Paulo Abilio Lisboa: Não, morcegos não representam risco. No Brasil a maior preocupação em relação aos morcegos é a possível transmissão do vírus da raiva. Sobre a origem do SARS-CoV-2, temos dois cenários possíveis. O primeiro tem o vírus evoluindo através de seleção natural em um hospedeiro não humano e pulando para humanos. Não há casos documentados de transmissão de um coronavírus de morcego para humanos. Mas todos os coronavírus anteriores passaram por um hospedeiro mamífero intermediário antes da infecção humana. A identidade do hospedeiro intermediário SARS-CoV-2 é atualmente desconhecida, mas vários animais foram sugeridos, principalmente pangolins. Em um cenário alternativo, uma versão não patogênica do vírus teria pulado de um hospedeiro animal para humano e depois evoluído dentro de humanos para seu estado patogênico atual. Mas nenhuma dessas hipóteses foi confirmada até o momento.

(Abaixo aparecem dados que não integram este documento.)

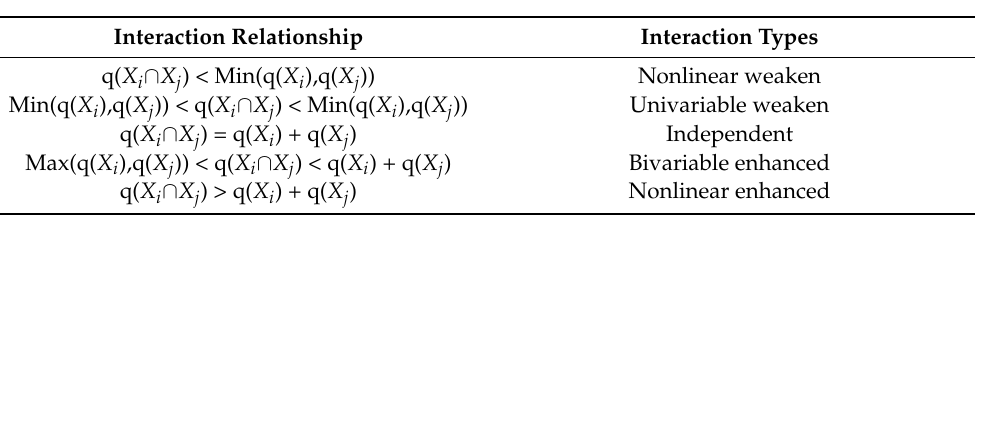
Table 4. Definition of the interaction types in the Geodetector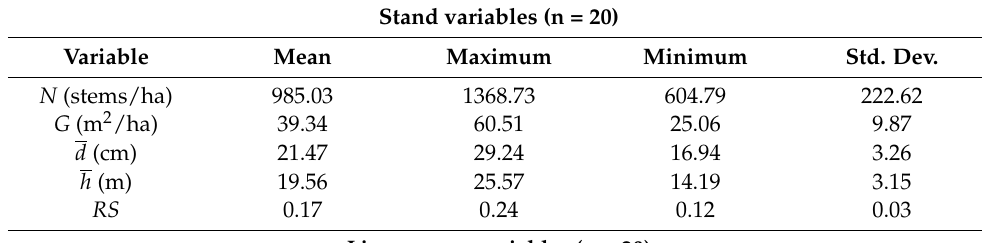
Table 1. Statistics for the main tree and stand variables. Stand variables (n = 20) Variable Mean Maximum Minimum Std.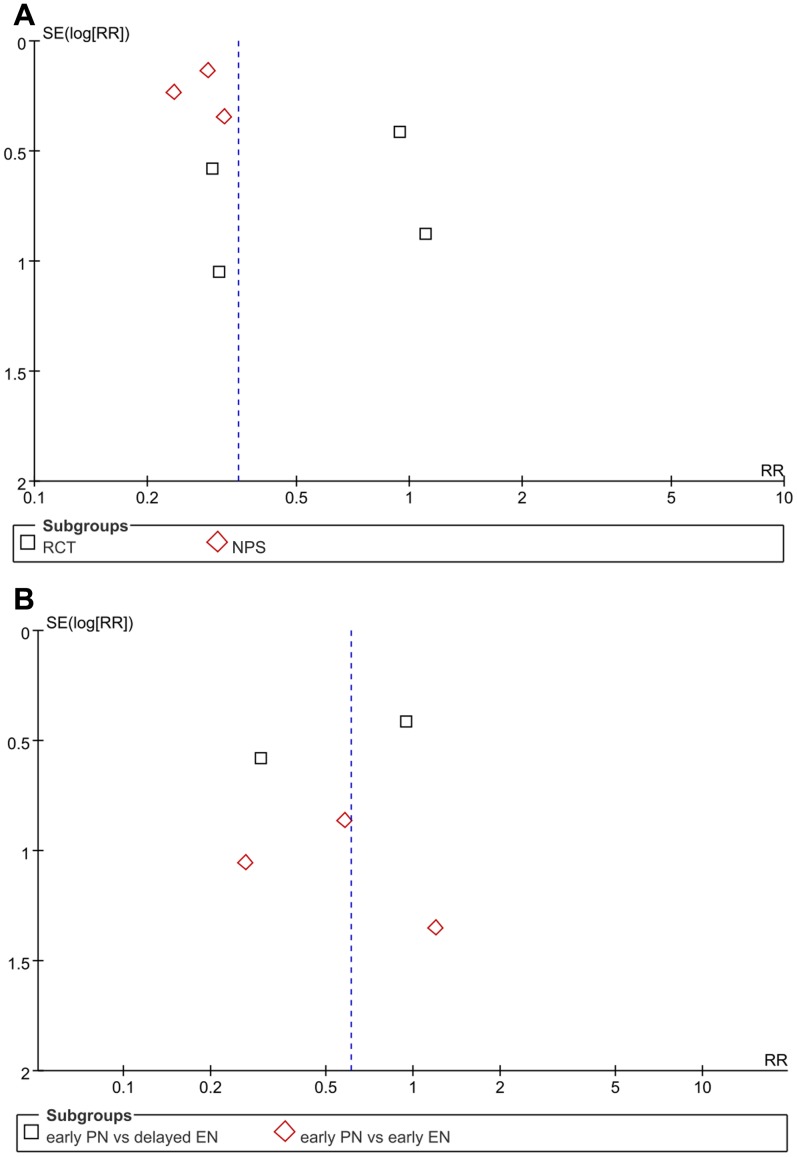
Funnel plots for the detection of publication bias.(A) Funnel plot of studies evaluating the effects of feeding timings on mortality, which is approximately symmetric. (B) Funnel plot of studies evaluating the effects of feeding routes on mortality, which appears to be symmetric.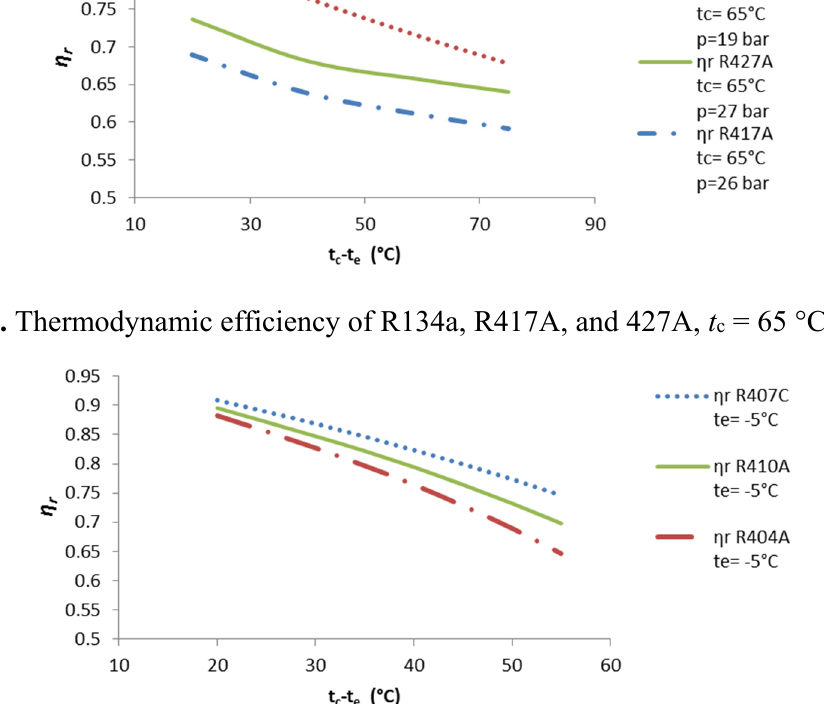
Figure 7. Thermodynamic efficiency of R404A, R407C and R410A, t e = − 5 °C [16].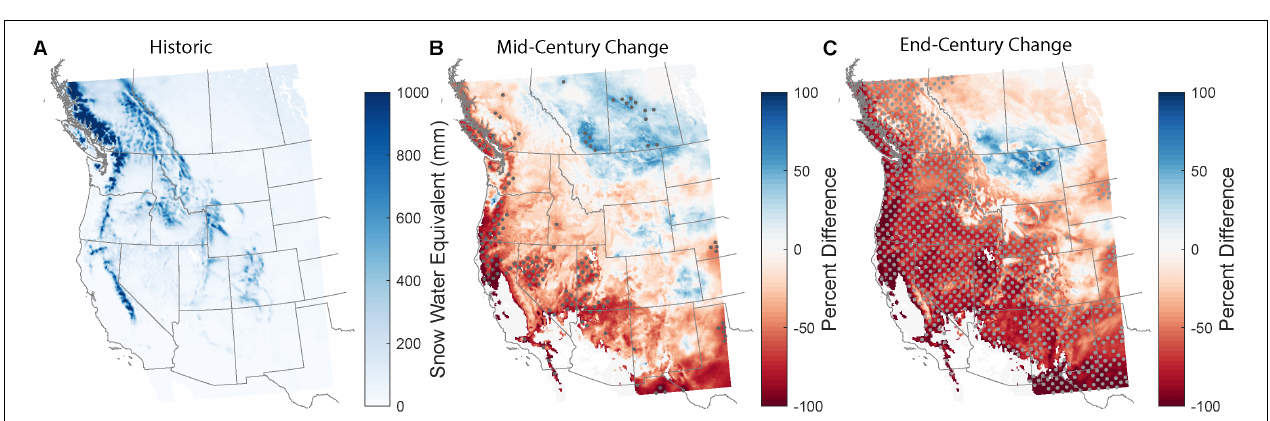
FIGURE 8 | Average hydrographs for basins with headwaters in the Sierra Nevada mountains for the historic (blue), mid-century (orange), and end-century (yellow) decades.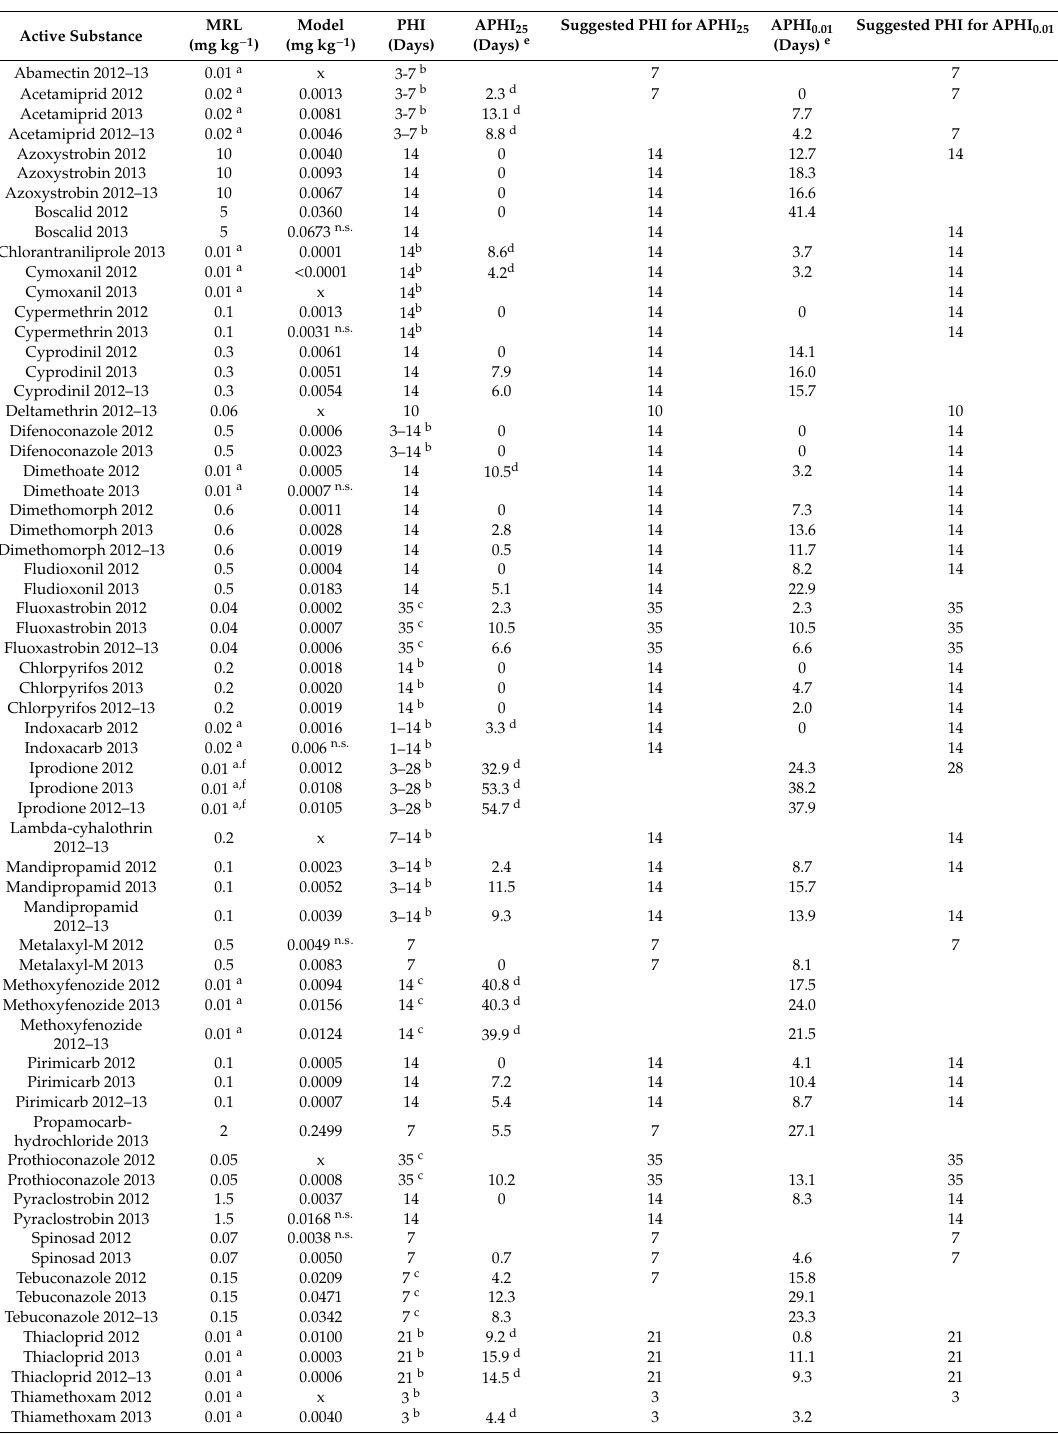
Table 3. Pesticide residues in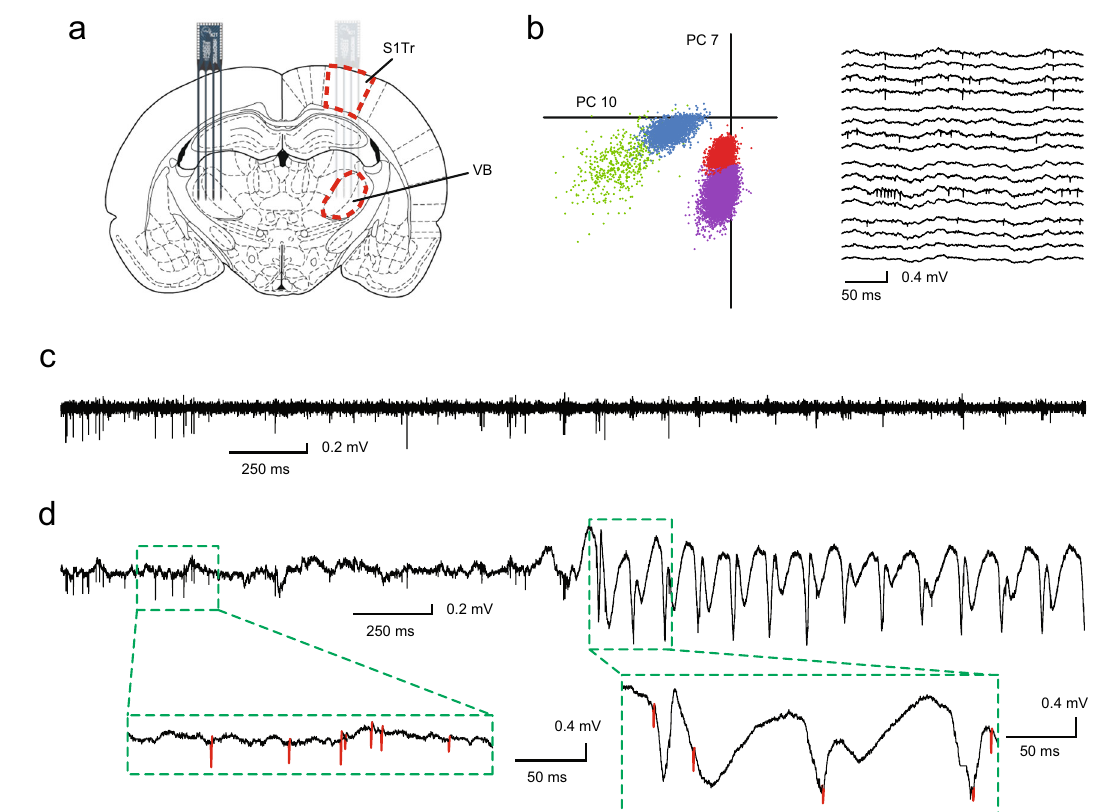
Fig. 3 | Recording of individual neuronal action potentials in the cortex and thalamus of freely moving rats. a Rat brain coronal section at bregma − 3.6mm (reproduced with permission from Paxinos & Watson Rat Brain Atlas 91 ) indicating target locations of primary somatosensory trunk cortical (S1Tr) and ventrobasal thalamic (VB) electrode arrays. b Example principal component values of wave- forms from simultaneously recorded cortical neurons (left) and sample raw broadband (1.1Hz – 7.6kHz) voltage traces from a 16 channel array (right) from whichneuronactionpotentialswereextracted.Recordingshowsdataduringanon- seizure baseline period. PC7 and PC10 represent the fi rst principal components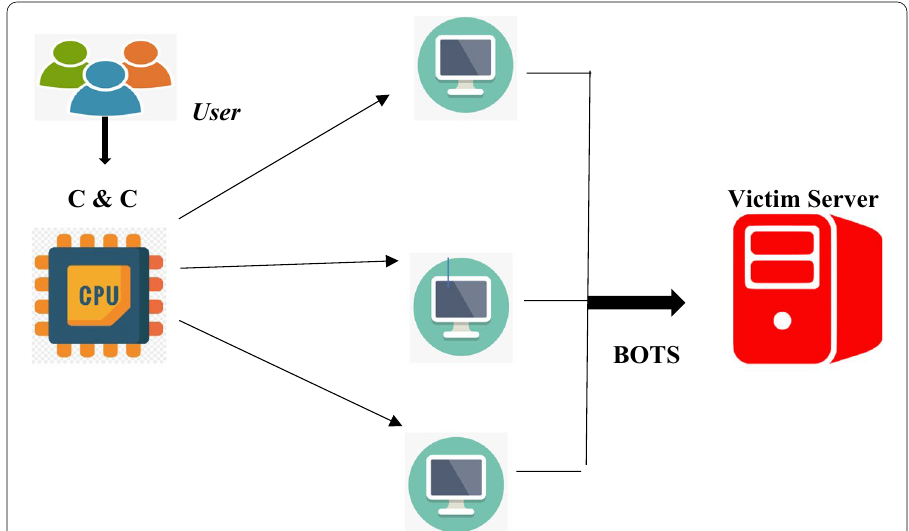
Fig.1 DDOS Attack Scenario on Victim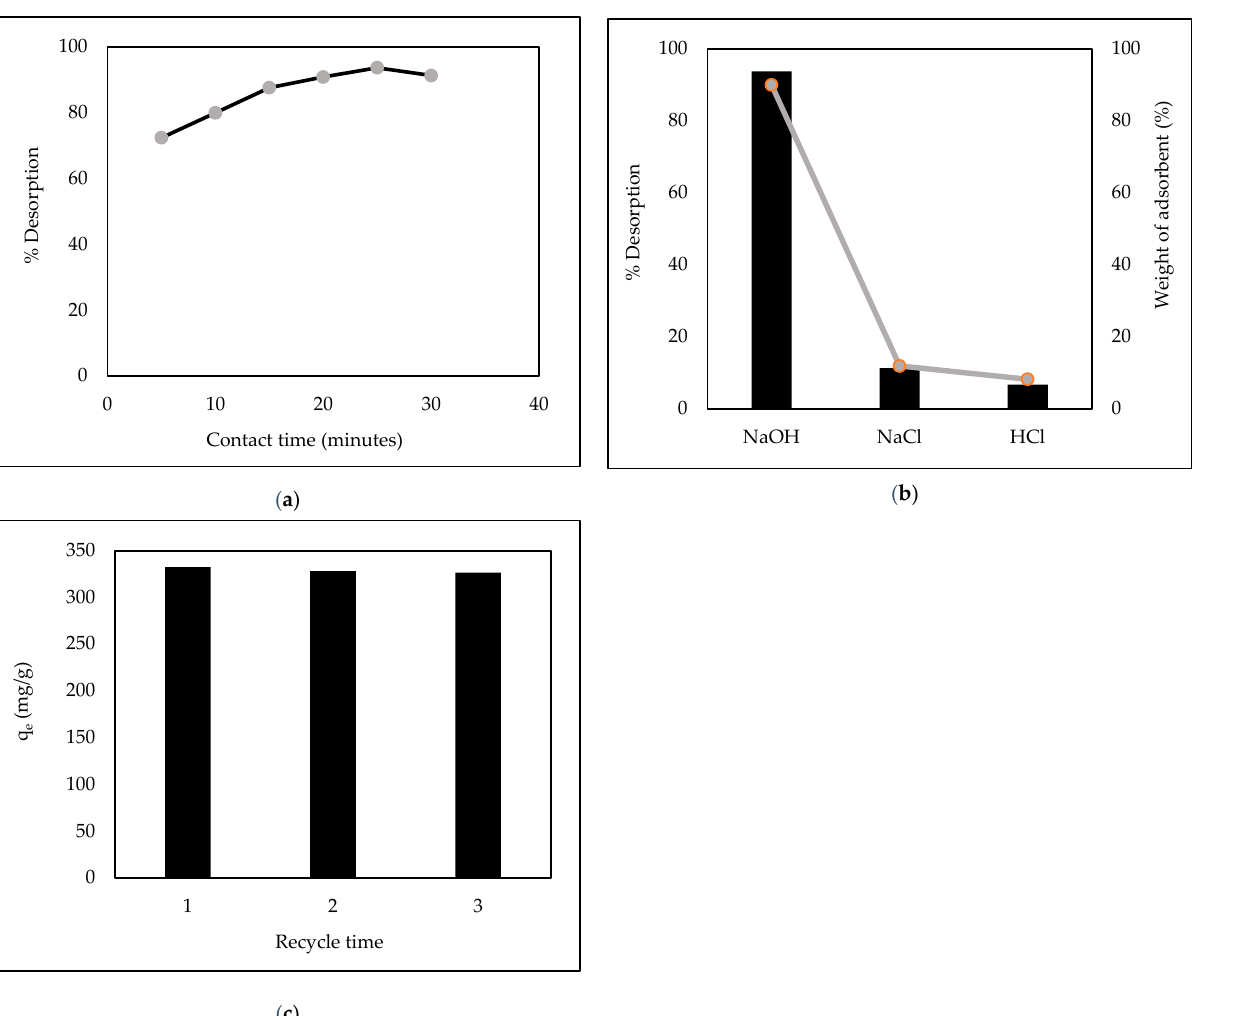
Figure 12. Desorption studies. ( a ) Release of AR88 in contact time by NaOH; ( b ) release of AR88 with different desorbing agents; ( c ) regeneration of AR88.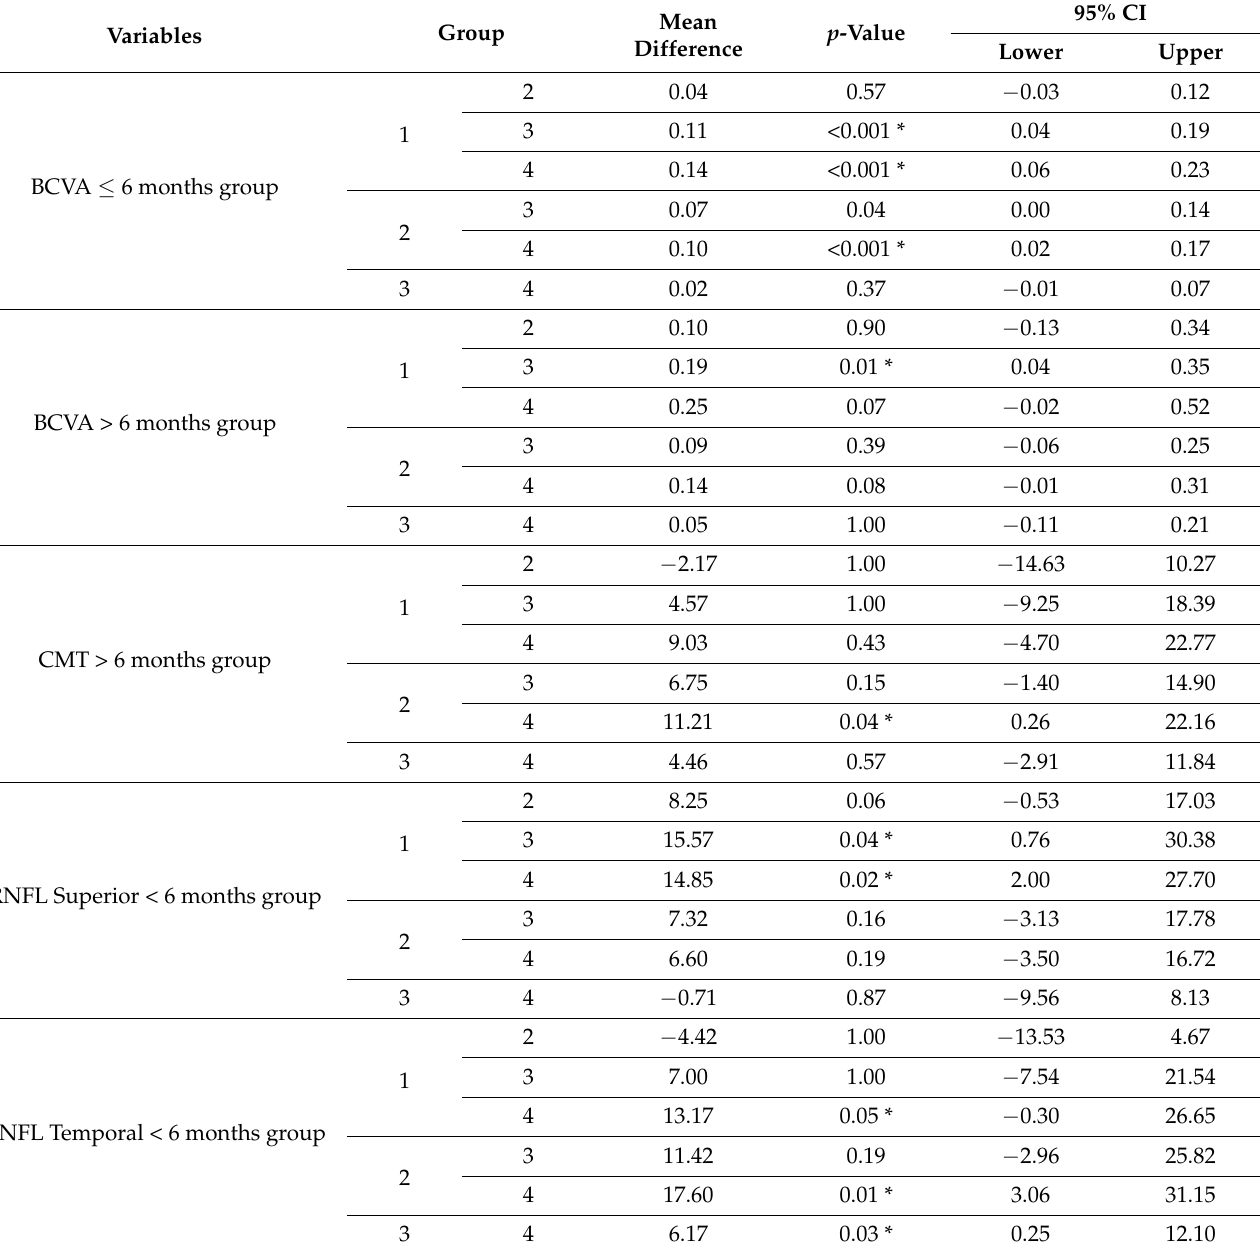
Table 2. Post-hoc analysis on best corrected visual acuity, central macular thickness, and retinal nerve fiber layer thickness based on the duration of silicone oil, and central macular thickness on best corrected visual acuity in rhegmatogenous retinal detachment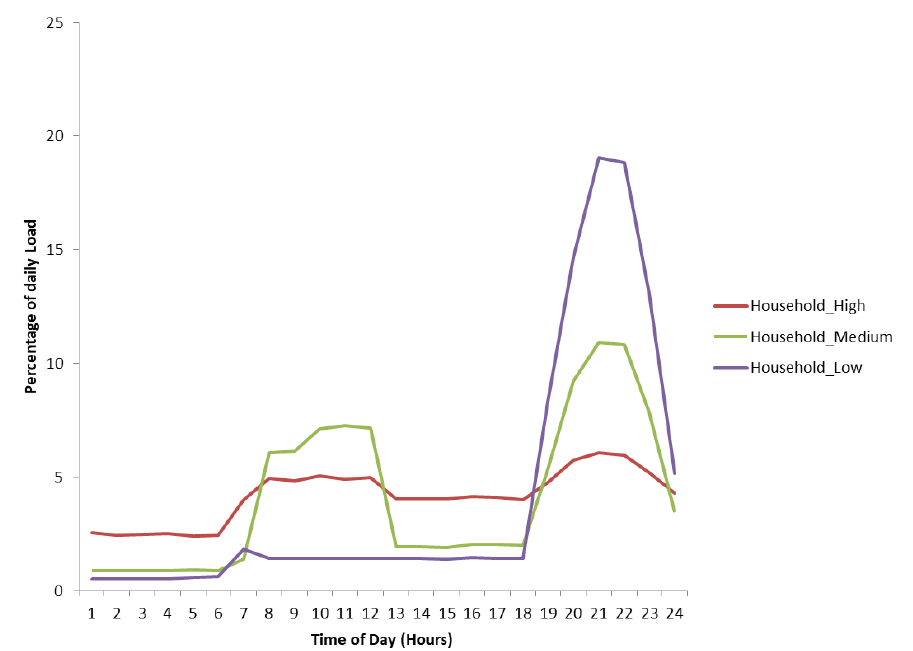
Figure 8. Load profile for household category.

Icict: E os micos que entram pelas janelas em alguns prédios e casas próximo de matas? Apresentam risco?
Paulo Abilio Lisboa: Também não há qualquer relato de infecção do Sars-CoV-2 em primatas. Assim, não há risco de transmissão de micos ou primatas para o homem.
Icict: E nas fazendas? Vacas, cavalos, cabras, patos, porcos, esses animais trazem algum risco?
Paulo Abilio Lisboa: Não temos nenhum relato de infecção de Sars-CoV-2 em animais de produção. Assim, também não há risco de transmissão.